I remember vividly my flight into Nome, Alaska. After flying from Mobile to Chicago, I had enjoyed a pleasant Delta ride into Anchorage. There, I was surprised to learn that the flight into Nome was being delayed by weather conditions. Three hours passed as we waited impatiently.
Finally, we heard this announcement: “Folks, we are ready to board your flight. We are going to try to make it into Nome, though if the weather gets worse, the pilot may have to bring you back to Anchorage.” The word “try” made me more than a little nervous. But nervousness soon turned to fear when, after what seemed a short flight, the pilot asked us to fasten our seat belts and said, “We are going to try to land in Nome.” There was that word “try” again.
Snow was all I could see out of my window seat so it was obvious we were landing in the midst of a snowstorm. In a moment like that, if you have never prayed a prayer in your life, you will then, and I was praying hard for a safe landing. About the time we should have felt the wheels touching down on the runway, the pilot gunned the engines and aborted the landing. Quietly, he announced that he would fly around a bit and then “try” another landing. All on board were applauding when the second attempt proved successful. I have never been more thankful to feel the wheels touch the runway.

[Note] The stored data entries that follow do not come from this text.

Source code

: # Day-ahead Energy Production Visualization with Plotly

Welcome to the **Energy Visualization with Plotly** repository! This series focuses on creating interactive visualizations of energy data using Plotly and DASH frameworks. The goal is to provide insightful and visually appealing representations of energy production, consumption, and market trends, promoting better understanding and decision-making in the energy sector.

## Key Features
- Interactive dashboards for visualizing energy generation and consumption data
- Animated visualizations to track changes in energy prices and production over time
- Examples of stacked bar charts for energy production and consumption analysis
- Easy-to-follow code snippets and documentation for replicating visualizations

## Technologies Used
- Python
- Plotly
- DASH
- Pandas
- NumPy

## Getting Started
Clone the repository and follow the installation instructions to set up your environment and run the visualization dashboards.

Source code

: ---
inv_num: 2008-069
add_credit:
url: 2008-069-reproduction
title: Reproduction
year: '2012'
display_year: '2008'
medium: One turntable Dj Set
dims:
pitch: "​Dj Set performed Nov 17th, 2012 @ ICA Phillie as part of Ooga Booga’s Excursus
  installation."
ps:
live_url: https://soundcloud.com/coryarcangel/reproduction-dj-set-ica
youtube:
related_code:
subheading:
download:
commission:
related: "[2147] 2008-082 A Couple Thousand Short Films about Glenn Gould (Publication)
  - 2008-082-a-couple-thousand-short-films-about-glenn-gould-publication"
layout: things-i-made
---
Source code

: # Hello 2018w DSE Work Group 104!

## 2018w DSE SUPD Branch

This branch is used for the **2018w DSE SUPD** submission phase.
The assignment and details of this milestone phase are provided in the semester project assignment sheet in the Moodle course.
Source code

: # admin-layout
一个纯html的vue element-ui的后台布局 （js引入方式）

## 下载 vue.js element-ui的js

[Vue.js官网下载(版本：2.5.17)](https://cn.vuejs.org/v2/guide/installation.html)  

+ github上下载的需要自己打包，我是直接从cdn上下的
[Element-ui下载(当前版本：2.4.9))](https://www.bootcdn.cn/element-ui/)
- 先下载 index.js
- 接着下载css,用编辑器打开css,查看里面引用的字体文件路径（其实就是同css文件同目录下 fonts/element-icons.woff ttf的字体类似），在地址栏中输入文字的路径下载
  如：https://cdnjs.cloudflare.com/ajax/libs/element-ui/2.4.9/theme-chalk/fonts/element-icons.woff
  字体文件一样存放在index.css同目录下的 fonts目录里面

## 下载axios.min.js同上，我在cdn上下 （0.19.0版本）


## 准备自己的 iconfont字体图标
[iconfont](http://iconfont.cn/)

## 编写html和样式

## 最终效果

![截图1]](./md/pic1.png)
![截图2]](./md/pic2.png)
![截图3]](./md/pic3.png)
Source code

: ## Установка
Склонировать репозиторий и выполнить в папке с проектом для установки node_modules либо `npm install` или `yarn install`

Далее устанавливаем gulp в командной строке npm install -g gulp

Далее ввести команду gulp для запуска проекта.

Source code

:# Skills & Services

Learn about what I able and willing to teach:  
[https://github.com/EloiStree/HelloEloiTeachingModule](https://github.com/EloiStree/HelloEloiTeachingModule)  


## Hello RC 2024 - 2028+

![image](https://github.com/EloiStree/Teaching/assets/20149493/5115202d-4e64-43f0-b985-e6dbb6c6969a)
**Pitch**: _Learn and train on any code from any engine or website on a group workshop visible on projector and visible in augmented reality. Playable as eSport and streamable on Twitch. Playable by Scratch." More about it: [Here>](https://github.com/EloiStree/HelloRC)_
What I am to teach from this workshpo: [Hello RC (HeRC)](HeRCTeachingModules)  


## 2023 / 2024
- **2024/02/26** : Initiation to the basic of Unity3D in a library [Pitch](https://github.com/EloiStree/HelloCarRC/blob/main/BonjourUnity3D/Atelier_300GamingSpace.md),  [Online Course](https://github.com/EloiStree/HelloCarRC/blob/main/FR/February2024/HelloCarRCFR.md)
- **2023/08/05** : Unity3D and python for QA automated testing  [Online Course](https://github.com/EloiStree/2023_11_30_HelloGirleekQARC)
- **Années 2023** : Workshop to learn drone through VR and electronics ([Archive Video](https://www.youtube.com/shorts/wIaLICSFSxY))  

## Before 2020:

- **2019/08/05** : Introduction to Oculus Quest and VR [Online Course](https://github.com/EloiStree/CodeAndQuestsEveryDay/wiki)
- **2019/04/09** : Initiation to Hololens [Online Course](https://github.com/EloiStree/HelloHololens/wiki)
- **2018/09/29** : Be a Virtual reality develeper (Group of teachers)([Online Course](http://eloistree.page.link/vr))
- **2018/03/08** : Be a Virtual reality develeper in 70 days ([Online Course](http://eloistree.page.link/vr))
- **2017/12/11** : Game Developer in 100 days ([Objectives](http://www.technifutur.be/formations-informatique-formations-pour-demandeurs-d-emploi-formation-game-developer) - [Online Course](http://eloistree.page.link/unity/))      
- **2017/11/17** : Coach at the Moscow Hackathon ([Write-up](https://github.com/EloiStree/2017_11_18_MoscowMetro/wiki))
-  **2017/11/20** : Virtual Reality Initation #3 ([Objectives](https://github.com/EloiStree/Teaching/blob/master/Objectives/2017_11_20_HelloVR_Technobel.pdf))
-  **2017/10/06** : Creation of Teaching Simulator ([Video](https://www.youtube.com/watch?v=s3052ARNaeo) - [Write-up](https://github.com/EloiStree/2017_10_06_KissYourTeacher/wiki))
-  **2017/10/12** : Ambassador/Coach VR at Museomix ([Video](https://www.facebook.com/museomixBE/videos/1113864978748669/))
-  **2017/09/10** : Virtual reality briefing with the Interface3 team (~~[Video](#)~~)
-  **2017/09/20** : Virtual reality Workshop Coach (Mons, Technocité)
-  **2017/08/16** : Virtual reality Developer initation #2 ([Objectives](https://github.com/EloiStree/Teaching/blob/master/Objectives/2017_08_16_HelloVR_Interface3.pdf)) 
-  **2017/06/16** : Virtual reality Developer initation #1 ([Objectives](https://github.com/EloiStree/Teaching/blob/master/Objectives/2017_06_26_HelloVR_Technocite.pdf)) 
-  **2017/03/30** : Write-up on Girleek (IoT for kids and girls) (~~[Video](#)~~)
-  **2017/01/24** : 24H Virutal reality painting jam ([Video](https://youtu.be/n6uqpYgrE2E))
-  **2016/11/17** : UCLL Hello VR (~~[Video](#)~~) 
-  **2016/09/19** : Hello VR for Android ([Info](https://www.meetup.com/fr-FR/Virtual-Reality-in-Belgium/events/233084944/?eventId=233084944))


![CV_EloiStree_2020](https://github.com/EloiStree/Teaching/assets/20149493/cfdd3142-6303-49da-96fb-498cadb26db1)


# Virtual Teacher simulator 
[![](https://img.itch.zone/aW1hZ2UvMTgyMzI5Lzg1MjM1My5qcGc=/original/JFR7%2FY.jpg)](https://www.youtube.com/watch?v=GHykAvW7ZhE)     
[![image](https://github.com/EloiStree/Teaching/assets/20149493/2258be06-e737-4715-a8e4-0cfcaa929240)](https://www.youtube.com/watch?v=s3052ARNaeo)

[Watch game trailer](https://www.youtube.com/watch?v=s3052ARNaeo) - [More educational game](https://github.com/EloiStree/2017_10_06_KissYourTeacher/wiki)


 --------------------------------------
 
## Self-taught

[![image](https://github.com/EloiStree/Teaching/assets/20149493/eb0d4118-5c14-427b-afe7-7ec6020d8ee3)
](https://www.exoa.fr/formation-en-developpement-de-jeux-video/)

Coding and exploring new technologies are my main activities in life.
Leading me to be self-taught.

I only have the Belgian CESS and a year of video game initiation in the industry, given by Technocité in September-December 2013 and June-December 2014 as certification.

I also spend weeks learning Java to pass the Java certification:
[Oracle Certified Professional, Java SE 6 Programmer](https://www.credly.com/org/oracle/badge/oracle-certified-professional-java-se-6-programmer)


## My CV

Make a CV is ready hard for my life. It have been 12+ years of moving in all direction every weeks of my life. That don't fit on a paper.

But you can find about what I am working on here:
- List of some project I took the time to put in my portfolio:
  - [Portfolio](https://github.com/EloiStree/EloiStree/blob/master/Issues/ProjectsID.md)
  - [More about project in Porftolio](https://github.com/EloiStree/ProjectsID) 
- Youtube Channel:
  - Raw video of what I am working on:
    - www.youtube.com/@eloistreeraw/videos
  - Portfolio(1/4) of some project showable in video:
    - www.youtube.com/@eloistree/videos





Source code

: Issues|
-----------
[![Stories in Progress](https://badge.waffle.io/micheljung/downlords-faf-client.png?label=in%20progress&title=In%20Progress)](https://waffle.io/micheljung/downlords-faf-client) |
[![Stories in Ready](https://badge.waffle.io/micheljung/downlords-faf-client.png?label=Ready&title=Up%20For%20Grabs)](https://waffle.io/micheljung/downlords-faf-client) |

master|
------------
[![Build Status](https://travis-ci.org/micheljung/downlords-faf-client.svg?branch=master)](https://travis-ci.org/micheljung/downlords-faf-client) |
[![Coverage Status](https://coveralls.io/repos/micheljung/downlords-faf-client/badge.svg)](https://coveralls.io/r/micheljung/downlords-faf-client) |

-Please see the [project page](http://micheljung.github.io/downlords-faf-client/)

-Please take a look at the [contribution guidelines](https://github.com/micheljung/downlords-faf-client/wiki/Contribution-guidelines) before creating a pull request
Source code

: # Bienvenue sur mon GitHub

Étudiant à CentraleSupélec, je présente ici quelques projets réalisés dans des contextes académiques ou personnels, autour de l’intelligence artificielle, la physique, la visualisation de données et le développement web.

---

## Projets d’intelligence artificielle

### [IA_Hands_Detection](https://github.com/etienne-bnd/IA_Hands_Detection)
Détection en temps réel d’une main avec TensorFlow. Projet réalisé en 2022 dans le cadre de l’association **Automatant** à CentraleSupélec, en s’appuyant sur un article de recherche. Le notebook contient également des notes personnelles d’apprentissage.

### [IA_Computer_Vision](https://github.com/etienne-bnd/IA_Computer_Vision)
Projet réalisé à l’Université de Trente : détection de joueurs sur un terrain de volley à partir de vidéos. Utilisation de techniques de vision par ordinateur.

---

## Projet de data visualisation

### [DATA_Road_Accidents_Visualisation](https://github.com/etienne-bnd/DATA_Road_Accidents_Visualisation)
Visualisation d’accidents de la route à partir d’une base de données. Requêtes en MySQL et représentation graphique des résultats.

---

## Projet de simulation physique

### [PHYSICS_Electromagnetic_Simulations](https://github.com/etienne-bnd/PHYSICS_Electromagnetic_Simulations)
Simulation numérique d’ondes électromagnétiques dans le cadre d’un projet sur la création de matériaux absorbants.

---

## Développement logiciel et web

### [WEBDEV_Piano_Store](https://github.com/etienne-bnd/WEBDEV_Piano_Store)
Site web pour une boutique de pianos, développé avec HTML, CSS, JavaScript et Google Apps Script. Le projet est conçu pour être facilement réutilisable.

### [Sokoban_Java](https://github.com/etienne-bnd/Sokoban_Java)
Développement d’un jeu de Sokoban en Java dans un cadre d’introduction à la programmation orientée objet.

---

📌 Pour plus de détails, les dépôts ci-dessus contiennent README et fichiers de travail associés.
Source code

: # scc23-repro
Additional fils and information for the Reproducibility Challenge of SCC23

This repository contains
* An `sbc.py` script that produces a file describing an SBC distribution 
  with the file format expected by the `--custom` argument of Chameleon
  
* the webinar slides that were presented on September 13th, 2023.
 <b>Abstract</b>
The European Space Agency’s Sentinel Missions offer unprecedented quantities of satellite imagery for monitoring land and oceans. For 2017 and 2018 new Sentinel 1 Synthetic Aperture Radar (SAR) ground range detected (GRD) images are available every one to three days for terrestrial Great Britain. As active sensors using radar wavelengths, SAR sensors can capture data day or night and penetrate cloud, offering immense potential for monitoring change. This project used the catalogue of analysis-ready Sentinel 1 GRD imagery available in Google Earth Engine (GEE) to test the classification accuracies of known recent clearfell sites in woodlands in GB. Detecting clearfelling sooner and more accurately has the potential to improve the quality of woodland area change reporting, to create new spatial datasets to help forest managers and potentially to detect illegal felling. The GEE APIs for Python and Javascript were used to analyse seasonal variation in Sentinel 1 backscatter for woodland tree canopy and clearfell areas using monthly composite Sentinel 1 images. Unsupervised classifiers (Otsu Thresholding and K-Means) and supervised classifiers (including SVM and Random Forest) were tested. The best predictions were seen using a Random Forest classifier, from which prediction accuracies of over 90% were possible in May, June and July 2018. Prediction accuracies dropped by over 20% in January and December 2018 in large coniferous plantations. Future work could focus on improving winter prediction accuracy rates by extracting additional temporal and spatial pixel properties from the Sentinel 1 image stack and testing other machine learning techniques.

I was in Nome for a preaching mission sponsored by all 10 churches in the small town. It was a unique experience. I enjoyed a meal in the home of a gracious Eskimo family, got to ride on a dog sled and discovered what it was like to be in broad daylight at 10 p.m. It was there that I learned about the Iditarod Dog Sled Race which begins in Anchorage and ends in Nome. The Iditarod occurs every March as the mushers — what they call dogsled drivers — use teams of dogs to pull their sleds a 1,000 miles while competing for money and other prizes.
The race takes eight to 14 days to complete, with dogs being forced to run about 100 miles a day. Many people are rightly concerned about the cruelty suffered by the dogs. Since the first race in 1973, more than 150 dogs have died during the Iditarod.
What interests me is the way young adults are willing to accept the challenge of running a team of dogs in this race and other races like it. The race is run in the bitterly cold wind and snowstorms and on dangerous ice, in temperatures as low as 60 degrees below zero. Already, some 50 young men and women have signed up to compete in the 2022 Iditarod, scheduled to begin on March 5.
Though some young adults are unwilling to work these days, there are thousands of others across the world who are dedicated to winning races like the Iditarod and the Olympics. They are willing to make great sacrifices in order to win money or a gold medal. These young adults remind us that youth love a challenge; that should inspire those of us who are followers of Christ to work more earnestly to recruit our youth for the greater challenge of serving Christ. We must continue to urge our youth to get connected to Jesus and join with us in running life’s greatest race, the race that requires our all in order to share our Lord’s mission to bring all people into the Kingdom.
So, as long as I have breath left, I plan to use it to challenge young people to accept the challenge to live for Jesus by loving God and loving our neighbors to the end that all people, and dogs as well, may live in a world of peace, justice and kindness.